The DNA double-strand break (DSB), arising from exposure to ionizing radiation or various chemotherapeutic agents or from replication fork collapse, is among the most dangerous of chromosomal lesions. DSBs are highly cytotoxic and can lead to translocations, deletions, duplications, or mutations if mishandled. DSBs are eliminated by either homologous recombination (HR), which uses a homologous template to guide accurate repair, or by nonhomologous end joining (NHEJ), which simply rejoins the two broken ends after damaged nucleotides have been removed. HR generates error-free repair products and is also required for generating chromosome arm crossovers between homologous chromosomes in meiotic cells. The HR reaction includes several distinct steps: resection of DNA ends, homologous DNA pairing, DNA synthesis, and processing of HR intermediates. Each occurs in a highly regulated fashion utilizing multiple protein factors. These steps are being elucidated using a combination of genetic tools, cell-based assays, and in vitro reconstitution with highly purified HR proteins. In this review, we summarize contributions from our laboratory at Yale University in understanding HR mechanisms in eukaryotic cells.

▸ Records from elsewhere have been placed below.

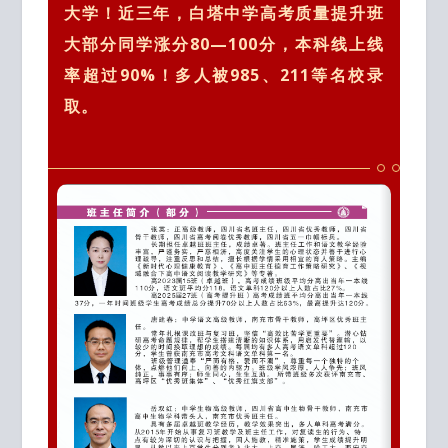
大学！近三年，白塔中学高考质量提升班
大部分同学涨分80—100分，本科线上线
率超过90%！多人被985、211等名校录
取。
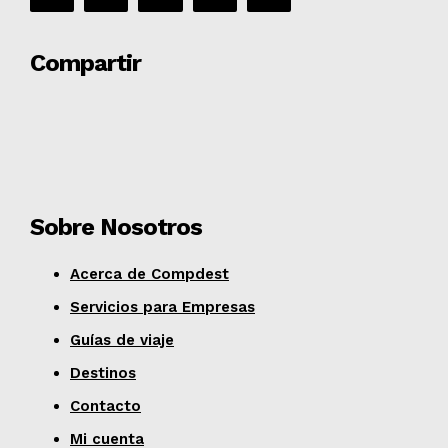
Compartir
Sobre Nosotros
Acerca de Compdest
Servicios para Empresas
Guías de viaje
Destinos
Contacto
Mi cuenta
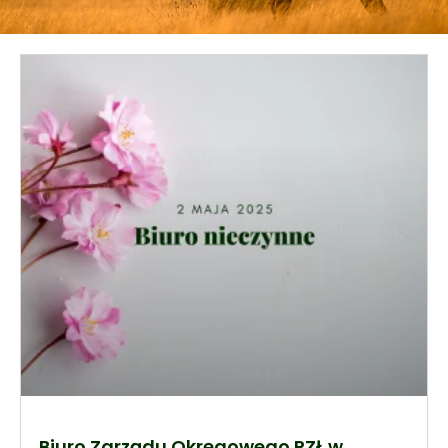
Biuro Zarządu Okręgowego PZŁ w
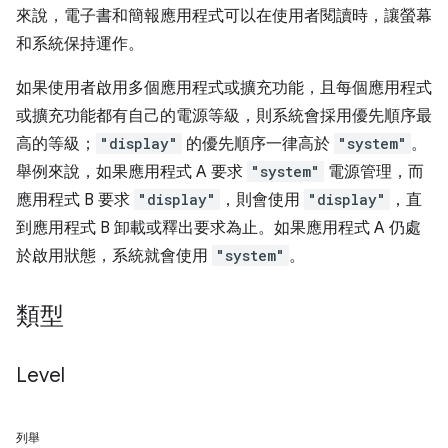
來說，電子書和簡報應用程式可以在使用者閱讀時，讓螢幕
和系統保持運作。
如果使用者啟用多個應用程式或擴充功能，且每個應用程式
或擴充功能都有自己的電源等級，則系統會採用優先順序最
高的等級；
"display"
的優先順序一律高於
"system"
。
舉例來說，如果應用程式 A 要求
"system"
電源管理，而
應用程式 B 要求
"display"
，則會使用
"display"
，直
到應用程式 B 卸載或釋出要求為止。如果應用程式 A 仍處
於啟用狀態，系統就會使用
"system"
。
類型
Level
列舉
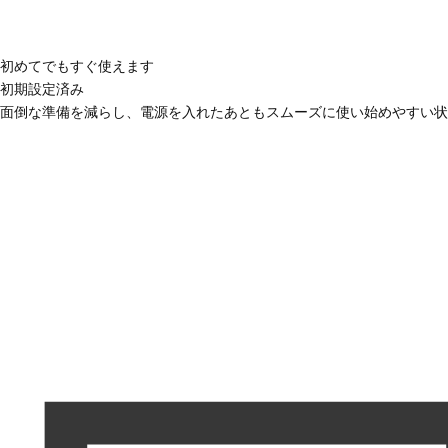
初めてでもすぐ使えます
初期設定済み
面倒な準備を減らし、電源を入れたあともスムーズに使い始めやすい状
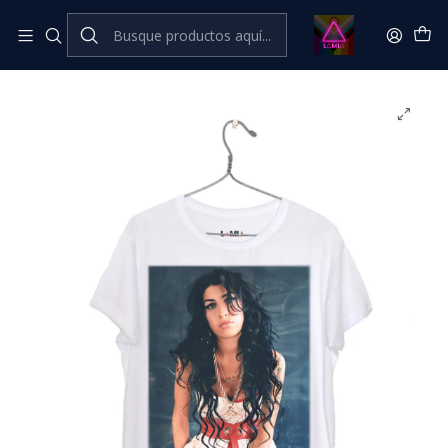
Inicio
Catálogo Classic
Música Classic
Amy Winehouse #2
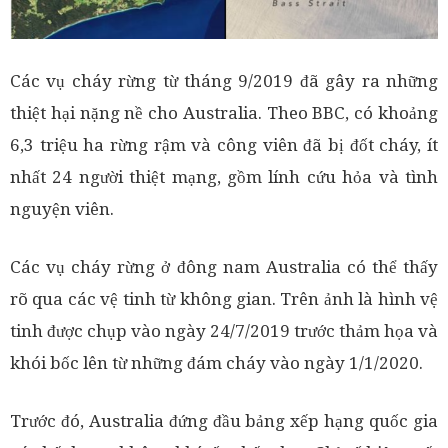
Các vụ cháy rừng từ tháng 9/2019 đã gây ra những
thiệt hại nặng nề cho Australia. Theo BBC, có khoảng
6,3 triệu ha rừng rậm và công viên đã bị đốt cháy, ít
nhất 24 người thiệt mạng, gồm lính cứu hỏa và tình
nguyện viên.
Các vụ cháy rừng ở đông nam Australia có thể thấy
rõ qua các vệ tinh từ không gian. Trên ảnh là hình vệ
tinh được chụp vào ngày 24/7/2019 trước thảm họa và
khói bốc lên từ những đám cháy vào ngày 1/1/2020.
Trước đó, Australia đứng đầu bảng xếp hạng quốc gia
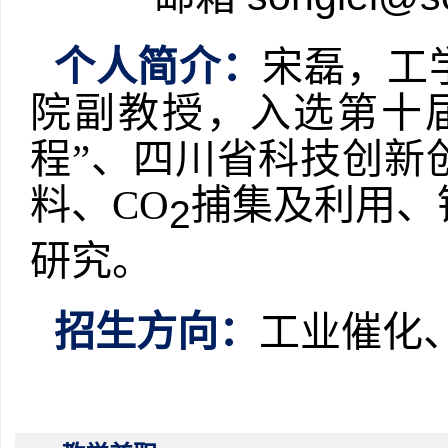
个人简介：
宋磊，工
院副教授，入选第十
程”、四川省科技创新
料、
CO
捕集
及利用
、
2
研究
。
招生方向：
工业催化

DNA 双链断裂 (DSB) 是由电离辐射或各种化疗药物暴露或复制叉崩溃引起的,是最危险的染色体损伤之一。如果处理不当,DSB 高度细胞毒性,并可能导致易位、缺失、重复或突变。DSB 可通过同源重组 (HR) 或非同源末端连接 (NHEJ) 消除,前者使用同源模板来指导精确修复,后者在去除受损核苷酸后简单地重新连接两个断裂末端。HR 产生无错误的修复产物,并且还需要在减数分裂细胞中同源染色体之间产生染色体臂交叉。HR 反应包括几个不同的步骤:DNA 末端的切除、同源 DNA 配对、DNA 合成和 HR 中间产物的处理。每个步骤都以高度调控的方式利用多种蛋白质因子进行。我们使用遗传工具、基于细胞的测定和高度纯化的 HR 蛋白的体外重建相结合,来阐明这些步骤。在这篇综述中,我们总结了耶鲁大学实验室在理解真核细胞 HR 机制方面的贡献。